Here are 55 minutes culled from George Fenton's six-hour score for the eight-part, five- years-in-the-making, BBC natural history epic. Rather than simply fill the disc to bursting, Fenton has chosen the tracks to make an enjoyable album which represents all the different facets of the score, but which will give pleasure to anyone regardless of whether they have seen the series. This has proved a sensible path to take, as the disc makes for a simply glorious listening experience.

Given the scale of the series it was decided to score it like a feature film, rather than a television documentary. Hence Fenton, who had previously scored previous BBC natural history series The Trials of Life and Life in the Freezer, was given the budget for full orchestra and choir, as well as some electronics.

The disc opens with the anthemic title theme, which with wordless choir, soaring over a surging orchestra, sets the oceanic scene with tremendous aplomb. "Sardine Run" is just the first of several exhilarating set-pieces in the grand traditions of English film music and English sea music. Forget the off-putting title; this is simply a pulsating, sun-glittering delight which could as easily grace the biggest of Hollywood productions, and with its engagingly idiosyncratic scoring is far superior to the majority of routine music currently found emanating from LA.

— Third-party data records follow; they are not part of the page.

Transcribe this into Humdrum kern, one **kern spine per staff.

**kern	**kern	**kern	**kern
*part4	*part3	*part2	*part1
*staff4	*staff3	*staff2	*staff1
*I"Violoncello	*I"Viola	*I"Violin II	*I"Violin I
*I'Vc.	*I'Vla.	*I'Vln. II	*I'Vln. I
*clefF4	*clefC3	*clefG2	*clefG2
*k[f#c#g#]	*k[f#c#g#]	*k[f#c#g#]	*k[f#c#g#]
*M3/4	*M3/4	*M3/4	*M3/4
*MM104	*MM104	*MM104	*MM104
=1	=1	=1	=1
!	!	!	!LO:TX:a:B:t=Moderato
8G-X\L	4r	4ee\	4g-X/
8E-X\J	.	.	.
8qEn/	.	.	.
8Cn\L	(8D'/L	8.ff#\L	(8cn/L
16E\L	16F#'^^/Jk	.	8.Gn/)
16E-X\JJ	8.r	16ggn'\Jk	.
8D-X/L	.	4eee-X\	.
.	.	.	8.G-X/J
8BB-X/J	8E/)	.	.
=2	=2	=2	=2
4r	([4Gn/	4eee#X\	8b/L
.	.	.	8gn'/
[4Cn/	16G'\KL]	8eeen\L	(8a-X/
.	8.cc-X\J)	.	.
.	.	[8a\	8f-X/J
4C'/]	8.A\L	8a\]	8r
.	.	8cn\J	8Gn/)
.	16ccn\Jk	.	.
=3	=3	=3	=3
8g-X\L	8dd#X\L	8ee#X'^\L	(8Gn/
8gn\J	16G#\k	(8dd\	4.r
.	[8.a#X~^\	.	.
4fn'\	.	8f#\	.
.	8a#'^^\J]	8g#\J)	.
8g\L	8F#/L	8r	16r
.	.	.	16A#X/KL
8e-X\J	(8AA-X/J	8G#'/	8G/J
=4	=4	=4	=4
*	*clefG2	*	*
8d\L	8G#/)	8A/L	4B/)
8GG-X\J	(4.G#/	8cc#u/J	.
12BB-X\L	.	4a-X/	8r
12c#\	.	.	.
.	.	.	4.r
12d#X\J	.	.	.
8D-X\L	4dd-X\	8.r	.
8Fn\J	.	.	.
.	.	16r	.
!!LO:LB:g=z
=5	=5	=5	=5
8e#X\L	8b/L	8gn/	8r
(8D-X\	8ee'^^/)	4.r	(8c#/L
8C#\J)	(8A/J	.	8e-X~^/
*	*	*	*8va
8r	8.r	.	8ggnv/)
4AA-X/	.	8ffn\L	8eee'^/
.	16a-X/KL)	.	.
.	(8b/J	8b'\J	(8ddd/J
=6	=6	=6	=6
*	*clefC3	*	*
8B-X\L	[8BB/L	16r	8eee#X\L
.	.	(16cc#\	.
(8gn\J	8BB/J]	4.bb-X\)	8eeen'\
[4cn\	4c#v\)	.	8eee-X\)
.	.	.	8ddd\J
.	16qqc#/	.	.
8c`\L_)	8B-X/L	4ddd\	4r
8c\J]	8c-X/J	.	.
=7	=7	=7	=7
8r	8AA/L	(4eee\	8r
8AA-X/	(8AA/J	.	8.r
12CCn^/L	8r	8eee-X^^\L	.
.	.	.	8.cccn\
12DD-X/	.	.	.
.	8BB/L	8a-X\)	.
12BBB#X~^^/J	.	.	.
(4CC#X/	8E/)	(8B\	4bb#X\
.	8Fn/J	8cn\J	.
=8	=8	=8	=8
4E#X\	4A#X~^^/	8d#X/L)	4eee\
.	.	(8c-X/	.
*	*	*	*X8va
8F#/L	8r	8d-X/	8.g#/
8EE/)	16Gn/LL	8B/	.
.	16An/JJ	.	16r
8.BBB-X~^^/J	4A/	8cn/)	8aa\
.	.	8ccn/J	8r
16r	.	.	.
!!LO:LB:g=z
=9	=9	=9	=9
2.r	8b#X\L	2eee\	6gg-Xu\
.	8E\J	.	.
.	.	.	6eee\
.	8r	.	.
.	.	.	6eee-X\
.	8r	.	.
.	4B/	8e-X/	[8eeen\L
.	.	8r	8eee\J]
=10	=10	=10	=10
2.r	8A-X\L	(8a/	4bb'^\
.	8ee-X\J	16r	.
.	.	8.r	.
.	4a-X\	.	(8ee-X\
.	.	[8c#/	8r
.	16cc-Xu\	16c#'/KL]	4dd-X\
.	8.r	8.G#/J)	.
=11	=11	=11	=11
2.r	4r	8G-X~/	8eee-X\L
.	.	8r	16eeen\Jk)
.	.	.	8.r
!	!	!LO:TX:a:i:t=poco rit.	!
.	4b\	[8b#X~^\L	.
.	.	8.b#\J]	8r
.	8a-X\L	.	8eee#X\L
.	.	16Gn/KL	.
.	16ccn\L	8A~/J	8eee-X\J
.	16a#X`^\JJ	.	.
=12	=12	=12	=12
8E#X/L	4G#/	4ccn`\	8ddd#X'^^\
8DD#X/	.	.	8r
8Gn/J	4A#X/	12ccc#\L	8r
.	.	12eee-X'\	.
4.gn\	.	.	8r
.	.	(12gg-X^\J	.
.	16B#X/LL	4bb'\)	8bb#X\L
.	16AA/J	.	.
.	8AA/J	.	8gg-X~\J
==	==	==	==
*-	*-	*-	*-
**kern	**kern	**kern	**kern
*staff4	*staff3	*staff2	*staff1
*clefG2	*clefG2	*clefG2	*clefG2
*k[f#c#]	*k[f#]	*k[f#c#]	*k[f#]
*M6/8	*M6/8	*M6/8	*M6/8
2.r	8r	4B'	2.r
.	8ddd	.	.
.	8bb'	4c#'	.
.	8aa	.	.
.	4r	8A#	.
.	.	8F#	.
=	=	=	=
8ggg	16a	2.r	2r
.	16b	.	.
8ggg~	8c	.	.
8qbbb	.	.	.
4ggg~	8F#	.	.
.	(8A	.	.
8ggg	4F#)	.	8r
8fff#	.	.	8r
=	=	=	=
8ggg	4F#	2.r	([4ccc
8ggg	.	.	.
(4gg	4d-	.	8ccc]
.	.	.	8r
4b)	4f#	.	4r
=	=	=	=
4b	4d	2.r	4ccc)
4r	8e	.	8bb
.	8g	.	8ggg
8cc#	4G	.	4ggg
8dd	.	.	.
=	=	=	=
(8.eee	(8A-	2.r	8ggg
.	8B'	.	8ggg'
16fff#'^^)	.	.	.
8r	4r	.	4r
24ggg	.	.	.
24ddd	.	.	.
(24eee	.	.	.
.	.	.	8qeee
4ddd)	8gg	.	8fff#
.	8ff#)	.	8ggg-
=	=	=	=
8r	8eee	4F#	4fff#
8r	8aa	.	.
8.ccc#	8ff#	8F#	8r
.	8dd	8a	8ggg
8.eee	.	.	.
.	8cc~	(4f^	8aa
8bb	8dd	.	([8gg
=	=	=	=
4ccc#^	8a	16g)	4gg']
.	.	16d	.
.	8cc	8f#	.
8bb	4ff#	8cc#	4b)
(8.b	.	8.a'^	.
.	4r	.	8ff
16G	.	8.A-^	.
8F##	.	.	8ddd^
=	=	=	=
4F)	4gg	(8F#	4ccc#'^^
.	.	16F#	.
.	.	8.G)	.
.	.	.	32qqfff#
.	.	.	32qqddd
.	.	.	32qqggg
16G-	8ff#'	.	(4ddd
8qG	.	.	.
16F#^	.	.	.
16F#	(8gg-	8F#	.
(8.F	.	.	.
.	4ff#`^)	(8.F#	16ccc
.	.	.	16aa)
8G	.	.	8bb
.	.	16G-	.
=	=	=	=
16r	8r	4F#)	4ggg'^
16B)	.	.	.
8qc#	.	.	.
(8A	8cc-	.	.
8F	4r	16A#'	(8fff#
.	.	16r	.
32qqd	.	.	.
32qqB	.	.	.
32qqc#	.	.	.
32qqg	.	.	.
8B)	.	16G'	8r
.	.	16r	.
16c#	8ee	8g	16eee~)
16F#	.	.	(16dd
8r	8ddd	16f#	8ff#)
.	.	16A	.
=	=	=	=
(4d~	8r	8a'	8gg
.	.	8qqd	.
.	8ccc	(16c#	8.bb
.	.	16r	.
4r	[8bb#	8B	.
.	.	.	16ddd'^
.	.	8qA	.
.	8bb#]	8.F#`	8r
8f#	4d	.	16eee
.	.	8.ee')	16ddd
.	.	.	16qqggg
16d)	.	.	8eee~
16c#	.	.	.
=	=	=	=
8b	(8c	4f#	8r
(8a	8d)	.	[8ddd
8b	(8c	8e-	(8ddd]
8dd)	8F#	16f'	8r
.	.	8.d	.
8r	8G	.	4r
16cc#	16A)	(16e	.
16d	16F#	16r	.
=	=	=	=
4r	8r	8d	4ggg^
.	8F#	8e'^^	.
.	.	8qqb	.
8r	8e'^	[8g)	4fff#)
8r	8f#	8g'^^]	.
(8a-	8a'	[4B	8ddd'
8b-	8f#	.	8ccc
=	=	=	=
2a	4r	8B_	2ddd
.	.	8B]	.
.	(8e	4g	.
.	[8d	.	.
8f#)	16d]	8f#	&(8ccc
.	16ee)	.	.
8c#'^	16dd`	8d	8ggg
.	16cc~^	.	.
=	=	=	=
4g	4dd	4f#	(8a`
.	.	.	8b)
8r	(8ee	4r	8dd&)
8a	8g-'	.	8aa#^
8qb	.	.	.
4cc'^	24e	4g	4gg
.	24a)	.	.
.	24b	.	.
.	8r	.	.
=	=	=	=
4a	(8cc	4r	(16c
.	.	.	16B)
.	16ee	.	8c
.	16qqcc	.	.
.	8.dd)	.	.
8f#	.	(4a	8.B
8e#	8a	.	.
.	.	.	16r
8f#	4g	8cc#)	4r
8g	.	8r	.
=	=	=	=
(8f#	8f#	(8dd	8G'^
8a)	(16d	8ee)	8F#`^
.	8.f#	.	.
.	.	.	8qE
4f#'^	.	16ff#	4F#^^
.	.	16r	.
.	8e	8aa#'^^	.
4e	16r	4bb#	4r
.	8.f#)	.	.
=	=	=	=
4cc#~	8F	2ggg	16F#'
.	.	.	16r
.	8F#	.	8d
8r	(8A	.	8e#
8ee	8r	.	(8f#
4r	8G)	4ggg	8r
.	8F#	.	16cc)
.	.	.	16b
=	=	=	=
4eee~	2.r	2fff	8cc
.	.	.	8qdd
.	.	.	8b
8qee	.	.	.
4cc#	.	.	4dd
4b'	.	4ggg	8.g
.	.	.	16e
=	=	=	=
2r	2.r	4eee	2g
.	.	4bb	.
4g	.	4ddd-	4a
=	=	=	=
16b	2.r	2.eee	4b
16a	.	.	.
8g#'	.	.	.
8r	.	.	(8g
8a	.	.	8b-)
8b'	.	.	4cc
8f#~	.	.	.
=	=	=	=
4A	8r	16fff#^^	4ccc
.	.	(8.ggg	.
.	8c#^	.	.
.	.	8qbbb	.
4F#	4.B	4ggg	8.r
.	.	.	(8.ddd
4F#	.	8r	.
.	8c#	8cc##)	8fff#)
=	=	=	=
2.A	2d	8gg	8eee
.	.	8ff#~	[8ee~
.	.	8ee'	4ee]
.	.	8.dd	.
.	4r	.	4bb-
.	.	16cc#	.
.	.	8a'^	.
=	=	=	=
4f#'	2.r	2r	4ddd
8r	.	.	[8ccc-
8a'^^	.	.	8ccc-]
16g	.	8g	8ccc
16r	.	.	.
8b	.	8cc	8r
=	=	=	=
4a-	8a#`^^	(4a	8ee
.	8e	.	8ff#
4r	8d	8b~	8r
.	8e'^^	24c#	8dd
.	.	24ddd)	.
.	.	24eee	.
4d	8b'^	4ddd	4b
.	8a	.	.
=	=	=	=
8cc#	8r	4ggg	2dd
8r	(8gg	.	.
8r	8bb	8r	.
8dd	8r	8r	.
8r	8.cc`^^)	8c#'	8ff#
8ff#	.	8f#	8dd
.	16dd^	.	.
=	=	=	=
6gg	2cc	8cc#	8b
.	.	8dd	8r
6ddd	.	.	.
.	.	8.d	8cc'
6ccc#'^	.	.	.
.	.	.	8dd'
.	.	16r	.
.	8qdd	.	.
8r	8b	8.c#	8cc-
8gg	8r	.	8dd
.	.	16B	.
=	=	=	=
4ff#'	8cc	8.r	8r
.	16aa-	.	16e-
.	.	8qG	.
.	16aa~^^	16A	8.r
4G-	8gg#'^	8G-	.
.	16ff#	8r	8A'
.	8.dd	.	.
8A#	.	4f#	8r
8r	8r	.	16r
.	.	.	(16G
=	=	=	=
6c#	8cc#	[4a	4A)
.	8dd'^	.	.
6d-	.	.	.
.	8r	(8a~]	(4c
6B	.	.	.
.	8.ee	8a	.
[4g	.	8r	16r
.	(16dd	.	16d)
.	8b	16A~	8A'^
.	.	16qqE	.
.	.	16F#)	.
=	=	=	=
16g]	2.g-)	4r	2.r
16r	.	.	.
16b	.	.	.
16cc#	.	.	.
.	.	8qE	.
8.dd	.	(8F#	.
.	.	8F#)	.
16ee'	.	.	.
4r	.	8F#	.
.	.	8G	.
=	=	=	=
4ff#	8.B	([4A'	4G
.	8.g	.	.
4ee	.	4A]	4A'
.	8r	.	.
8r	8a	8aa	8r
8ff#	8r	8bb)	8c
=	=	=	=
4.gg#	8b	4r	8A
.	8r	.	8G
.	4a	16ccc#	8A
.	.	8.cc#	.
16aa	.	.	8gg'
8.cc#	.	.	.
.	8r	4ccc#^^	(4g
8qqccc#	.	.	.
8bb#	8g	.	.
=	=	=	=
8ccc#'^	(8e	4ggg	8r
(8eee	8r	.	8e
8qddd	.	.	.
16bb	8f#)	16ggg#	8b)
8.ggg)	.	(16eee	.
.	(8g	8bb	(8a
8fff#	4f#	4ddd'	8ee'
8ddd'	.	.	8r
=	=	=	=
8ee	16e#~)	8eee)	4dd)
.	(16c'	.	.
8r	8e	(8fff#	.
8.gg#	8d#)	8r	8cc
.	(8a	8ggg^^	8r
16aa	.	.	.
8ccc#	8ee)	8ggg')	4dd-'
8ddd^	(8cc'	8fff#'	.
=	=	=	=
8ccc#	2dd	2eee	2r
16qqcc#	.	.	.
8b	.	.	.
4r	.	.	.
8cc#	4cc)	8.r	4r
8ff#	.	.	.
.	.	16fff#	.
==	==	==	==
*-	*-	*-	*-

Fenton's "Spinning Dolphins" have clearly taken a holiday in the Andes, and the result is a joyfully melodic folk dance. Slow-building majesty best describes "Blue Whale", music which combined with the television images really did inspire awe, and on disc is a magnificent orchestral showcase.

With "Jelly Fish" and "Surfing Snails" the album changes direction, offering two electronic cues performed by Fenton and David Lawson, both pieces being infused with a gentle descriptive wit. The former sounds like serene cocktail lounge music, the latter a rather funky '70's cop movie theme pastiche. Fun as these are it is a pleasure to return to the orchestral score for a dramatic yet lyrical portrait of "Emperors". So it goes, from lugubrious turtles to the haunting alien world of "The Deep Oceans" to almost imperial menace of the "Elephant Seal March". "Coral Wonder" has string writing evocative of Herrmann's Vertigo, while the final epic portrayal of "Killer Whales" moves from gentle grace to cascading torrents of orchestral power.

If you were not already convinced, with The Blue Planet following the brilliant Anna and the King (1999) it is clear George Fenton is one of our premiere composers, who when given the opportunity can work successfully on the grandest of scales. This music is constantly inventive, wonderfully orchestrated and filled with melody. The performances and recording are first-rate. If there were any justice and indeed, if there were sufficient films worthy of quality scores still being made, Fenton would be - alongside Adrian Johnston, Christopher Gordon, Charlie Mole, Edward Shearmur, Mark Thomas and Debbie Wiseman - one of the biggest names in Hollywood.